Cell-cycle analysis with flow cytometry
Cells were seeded at 50% confluency in T75 flasks and Dox-induced for 48hrs. GFP positive cells were isolated by fluorescence activated cell sorting using BD FACSAria II and fixed in PBS/3% formaldehyde/0.4% NP-40 containing 2 mg/mL Hoechst 33258 (Invitrogen). DNA content was measured with a BD LSR flow cytometer (BD Biosciences), and percentages of G1/G0, S, and G2/M phase cells were determined using Modfit LT software (Verity Software House).
Statistical analysis
All statistical analyses were conducted with GraphPad Prism software. For the t-tests conducted, p<0.05 was considered significant.
SUPPLEMENTARY MATERIAL FIGURES AND TABLE
Acknowledgments
We thank our patients and veterans for their tissue samples used in this study. We thank the Tan Kah Kee Foundation for granting the Tan Kah Kee Postgraduate Scholarship to HYW. We also thank Ms. Ada Tam of the Flow Cytometry Core at the Sidney Kimmel Comprehensive Cancer Center at Johns Hopkins.
Footnotes
CONFLICTS OF INTEREST
B.H.P. is a paid member of scientific advisory boards for Horizon Discovery, LTD and Loxo Oncology, and has research contracts with Genomic Health, Inc and Foundation Medicine.

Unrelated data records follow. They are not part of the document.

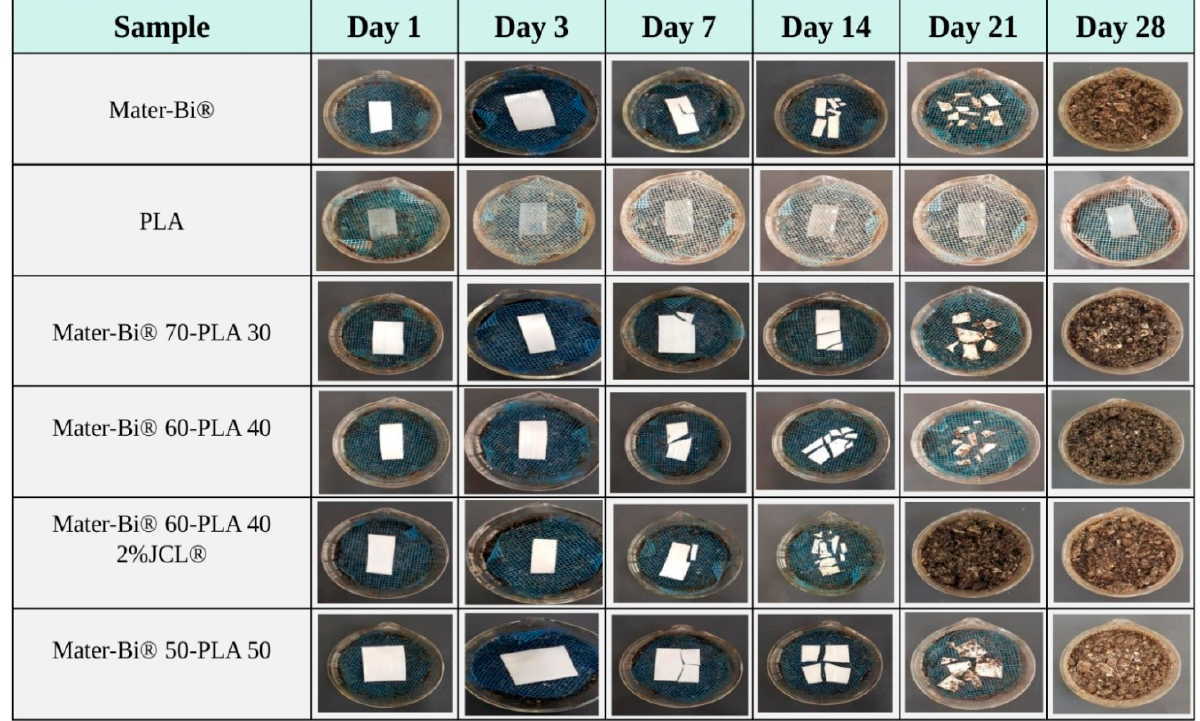
Figure 8. Macroscopic appearance of biodegradation in compost with 50% moisture at 58 °C.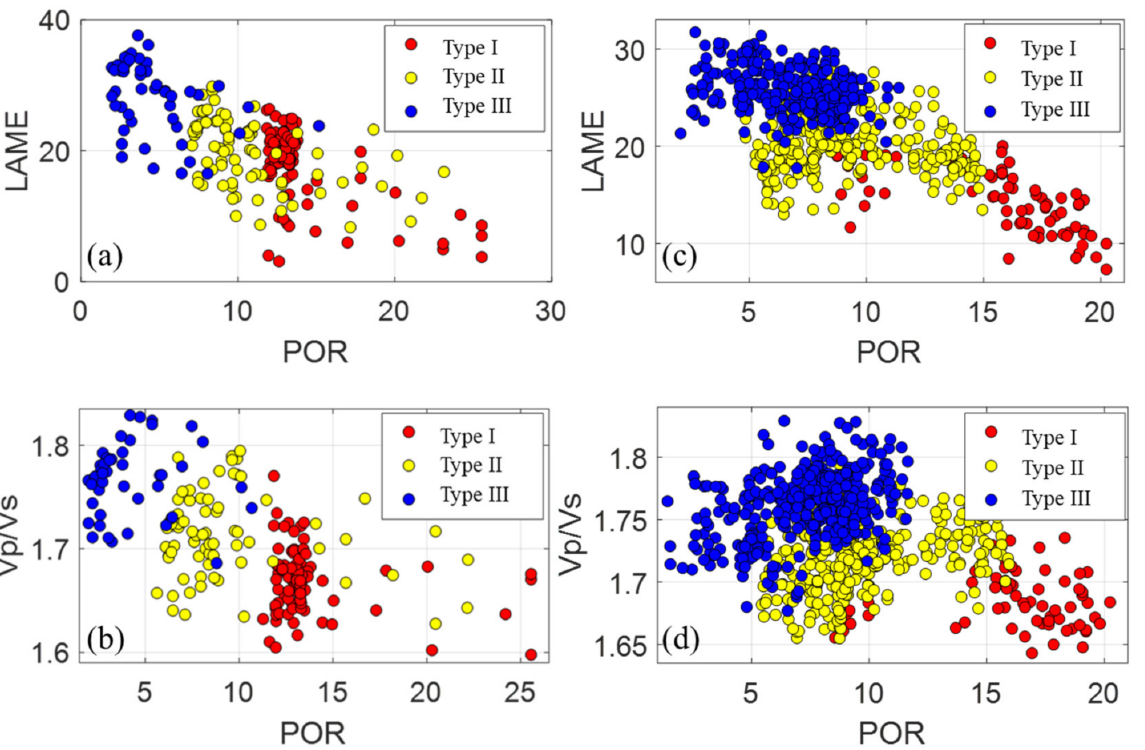
Figure 5. ( a ) The intersection of the Lame coefficient and porosity of the G1 layer, ( b ) the intersection of V p / V s and porosity of the G1 layer, ( c ) the intersection of the Lame coefficient and porosity of the G2 layer and ( d ) the intersection of V p / V s and porosity of the G2 layer. Combining the P-wave, S-wave and density log data of the wells in the study area allows for the construction of a low-frequency model. The initial low-frequency model of the prestack three-parameter inversion established by the seismic data is shown in Figure 6. The initial model established by this method varies in different target intervals. The corresponding low-frequency initial models are different, with highly apparent lateral variation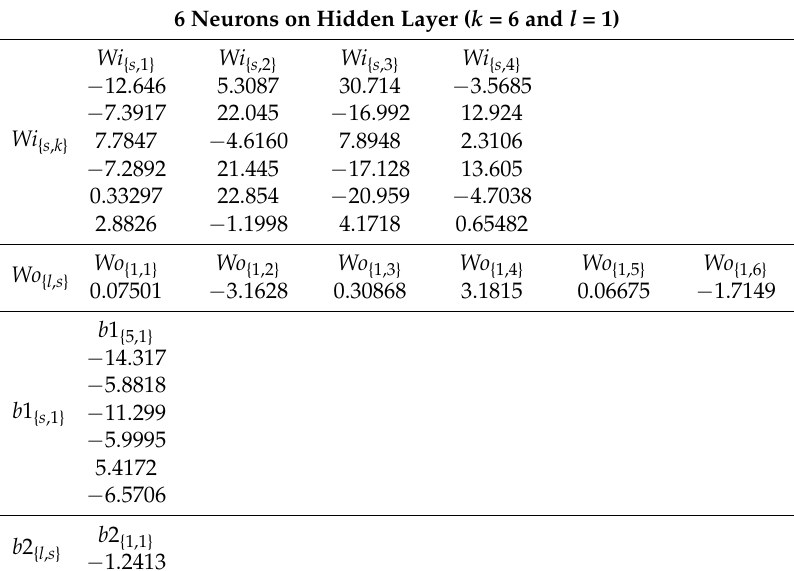
Table A5. Weights and biases for the ANN model predicting MDA concentration. 6 Neurons on Hidden Layer ( k = 6 and l =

Under separate licensing agreements between Horizon Discovery, LTD and The Johns Hopkins University, B.H.P. is entitled to a share of royalties received by the University on sales of products. The terms of this arrangement are being managed by the Johns Hopkins University, in accordance with its conflict of interest policies. No potential conflicts of interest were disclosed by the other authors.
GRANT SUPPORT
This work was supported by: The Avon Foundation (BHP, JL), NIH GM007309 (GMW, DJZ), CA168180 (RLC), CA167939 (SC) and the DOD PCRP PC130991 (PJH). We would also like to thank and acknowledge the support of NIH P30 CA006973, the Sandy Garcia Charitable Foundation, the Commonwealth Foundation, the Santa Fe Foundation, the Breast Cancer Research Foundation, the Health Network Foundation, the Marcie Ellen Foundation, The Helen Golde Trust, The Canney Foundation and The Robin Page/Lebor Foundation. None of the funding sources influenced the design, interpretation or submission of this manuscript.